- TEXT SHOWN -

---

Then the English ships sailed off westwards, leaving behind them confusion (today we would call it ‘shock and awe’) and a welter of panic-stricken messages dispatched post haste around Spain and Portugal warning of the danger that Drake still posed. Medina Sidonia also sent a ship to the West Indies ordering the treasure fleet to stay in Havana, Cuba, until he was known to be safely back in England.74
Where would El Draque – the Dragon – as the Spanish called Drake – now strike? He searched in vain for a squadron of seven Biscayan ships and five pinnaces commanded by the redoubtable Juan Martinez de Recalde, but orders retrieved from a captured dispatch boat indicated that the enemy vessels had run for shelter at Lisbon. Drake therefore cast around for other targets of opportunity. His deputy, William Borough, wrote him an angry letter on 7 May, during a gale off Cape St Vincent, strongly advising against landing on Spanish soil.
Her Majesty’s pleasure is . . . that you, with these ships now under your charge, should come hither . . . upon this coast and seek by all the best means you can to impeach their purpose and stop their meeting at Lisbon, whereof the manner how is referred to your discretion . . .
I do not find by your instructions an advice to land but I remember a special caveat and advice given you to the contrary by the Lord High Admiral.75
In front of his personal chaplain and flag captain, Drake charged Borough with insubordination and seeking to dictate his duty. Captain John Marchant was ordered to take command of the Golden Lion and Borough, despite offering to destroy his letter, was locked in his cabin in his own ship. He was also clapped in irons to ensure there was no chance of further mischief.76 There he stayed ‘ever in doubt of my life and expecting daily when the admiral would have executed upon me his bloodthirsty desire’.77
Ignoring such faint hearts, on 14 May Drake landed eleven hundred men on a sandy beach near Lagos and they marched inland through the cornfields and vineyards for five miles until they came to the town. It was better defended than they had been told and its three-thousand-strong garrison opened fire with cannon, wounding some of the English soldiers. Drake’s men retreated to their ships and they sailed on to Cape Sagres in search of easier pickings. The admiral personally led eight hundred men in an attack on the Avelera fort, perched seemingly unassailable on a high rock. Timber, pitch and bundles of firewood were piled against its wooden gates, protected by four towers, under cover of small-arms fire. But before the blaze could permit a forced entry, the fort surrendered under flag of truce. The same day, the English captured Valliera castle at Cape St Vincent and a nearby fortified monastery. All three fortresses were set ablaze and local churches ransacked.

---

- WHAT IS BEING ASKED -
Revise the passage on Drake's raid between "Her Majesty’s pleasure" and "discretion . . .", inclusive, putting "judgment" in place of "discretion".

---

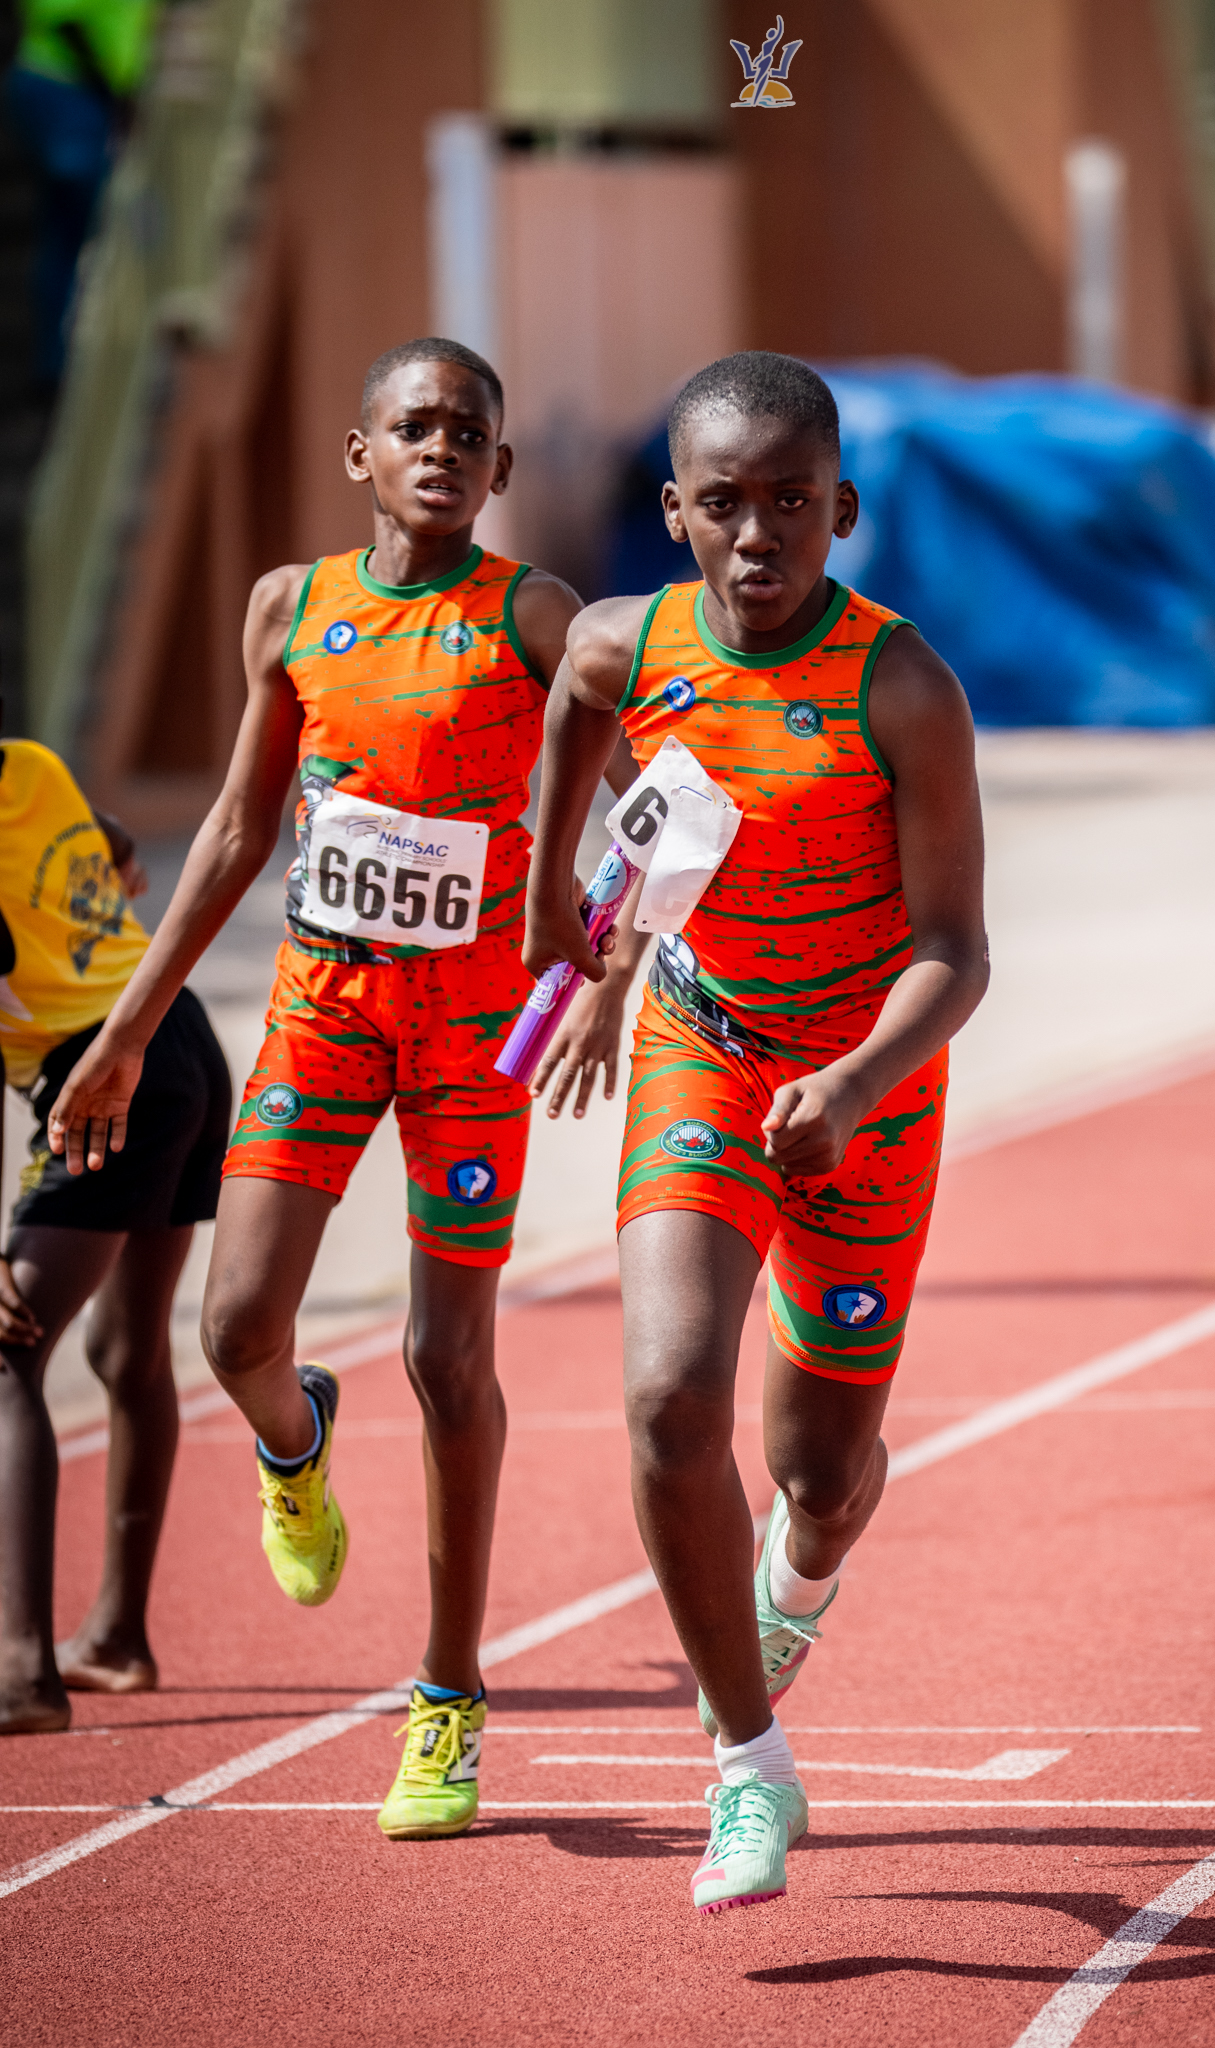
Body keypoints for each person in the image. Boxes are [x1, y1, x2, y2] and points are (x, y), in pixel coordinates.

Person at [48, 337, 627, 1836]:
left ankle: (446, 1698)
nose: (441, 450)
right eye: (413, 426)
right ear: (360, 451)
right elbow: (238, 830)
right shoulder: (290, 609)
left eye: (468, 434)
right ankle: (292, 1437)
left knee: (447, 1358)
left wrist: (605, 971)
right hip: (323, 1007)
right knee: (234, 1326)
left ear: (500, 470)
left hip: (472, 1035)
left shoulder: (533, 615)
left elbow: (645, 804)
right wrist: (127, 1027)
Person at [524, 351, 989, 1914]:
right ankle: (749, 1766)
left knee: (819, 1468)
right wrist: (567, 926)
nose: (754, 534)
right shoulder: (623, 641)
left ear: (839, 510)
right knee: (668, 1399)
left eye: (789, 502)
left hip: (866, 1095)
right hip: (703, 1053)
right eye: (721, 503)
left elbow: (955, 953)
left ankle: (800, 1570)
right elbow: (576, 718)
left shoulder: (899, 687)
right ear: (672, 511)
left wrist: (852, 1083)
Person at [1, 734, 229, 1732]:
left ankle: (21, 1670)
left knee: (7, 1357)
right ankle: (117, 1638)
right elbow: (121, 846)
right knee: (129, 1349)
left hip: (104, 1077)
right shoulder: (31, 765)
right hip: (180, 1040)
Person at [4, 0, 159, 390]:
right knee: (122, 220)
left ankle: (60, 362)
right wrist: (113, 93)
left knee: (68, 232)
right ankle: (101, 357)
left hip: (80, 94)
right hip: (66, 90)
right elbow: (64, 21)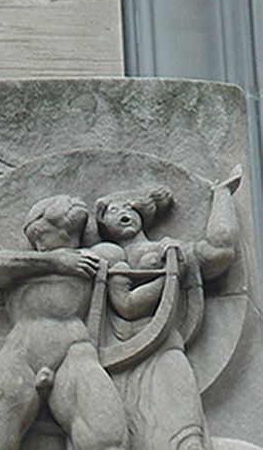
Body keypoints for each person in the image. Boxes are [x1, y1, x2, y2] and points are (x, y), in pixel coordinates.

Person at [92, 169, 241, 450]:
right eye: (111, 211)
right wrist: (168, 277)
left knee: (186, 439)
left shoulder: (174, 250)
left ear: (140, 212)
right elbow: (126, 306)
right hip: (116, 366)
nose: (121, 213)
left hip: (165, 356)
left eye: (126, 207)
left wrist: (222, 195)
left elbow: (220, 251)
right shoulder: (108, 260)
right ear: (103, 227)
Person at [0, 195, 127, 450]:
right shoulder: (23, 265)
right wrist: (55, 261)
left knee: (107, 441)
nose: (37, 245)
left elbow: (115, 254)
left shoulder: (94, 257)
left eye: (42, 236)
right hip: (21, 354)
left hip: (74, 353)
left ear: (65, 231)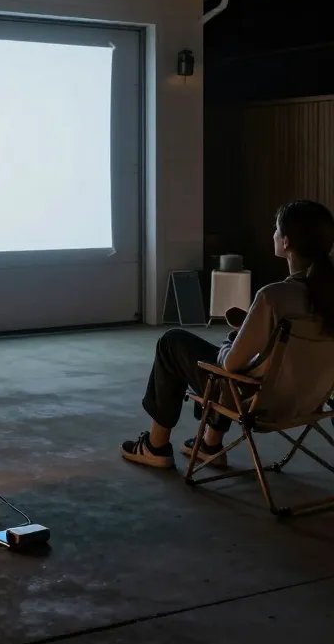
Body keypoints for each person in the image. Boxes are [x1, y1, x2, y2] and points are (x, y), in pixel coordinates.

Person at [121, 200, 334, 470]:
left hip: (259, 402)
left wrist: (230, 342)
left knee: (172, 342)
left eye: (276, 229)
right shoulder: (325, 298)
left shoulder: (274, 297)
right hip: (309, 401)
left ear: (286, 241)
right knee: (240, 362)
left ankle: (155, 447)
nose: (273, 234)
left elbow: (231, 364)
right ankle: (209, 445)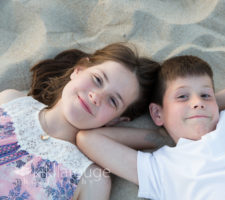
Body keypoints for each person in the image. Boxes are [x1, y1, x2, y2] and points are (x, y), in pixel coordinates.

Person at [77, 55, 225, 199]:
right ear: (157, 113)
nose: (197, 101)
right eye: (182, 96)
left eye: (205, 94)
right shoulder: (162, 169)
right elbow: (88, 139)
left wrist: (208, 108)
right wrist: (161, 134)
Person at [0, 43, 160, 199]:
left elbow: (161, 138)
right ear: (78, 70)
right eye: (98, 79)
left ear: (116, 120)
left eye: (113, 101)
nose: (96, 96)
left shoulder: (92, 180)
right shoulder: (10, 101)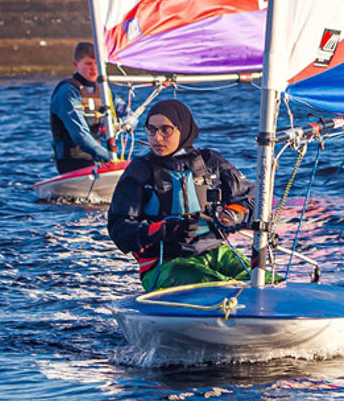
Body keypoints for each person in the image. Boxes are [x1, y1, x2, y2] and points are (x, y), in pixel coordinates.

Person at [107, 100, 258, 290]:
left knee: (266, 281)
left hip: (215, 252)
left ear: (183, 129)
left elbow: (251, 198)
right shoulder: (139, 171)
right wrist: (163, 230)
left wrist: (233, 213)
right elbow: (118, 228)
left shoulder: (211, 162)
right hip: (164, 264)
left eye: (165, 130)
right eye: (151, 130)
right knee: (216, 286)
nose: (157, 138)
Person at [49, 41, 113, 174]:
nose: (94, 69)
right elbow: (80, 135)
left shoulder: (103, 91)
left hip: (97, 160)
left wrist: (126, 123)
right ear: (76, 65)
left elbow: (125, 112)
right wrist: (110, 157)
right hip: (72, 162)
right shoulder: (67, 91)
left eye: (97, 64)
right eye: (89, 64)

---

- EXERCISE RESULT -
Her Majesty’s pleasure is . . . that you, with these ships now under your charge, should come hither . . . upon this coast and seek by all the best means you can to impeach their purpose and stop their meeting at Lisbon, whereof the manner how is referred to your judgment . . .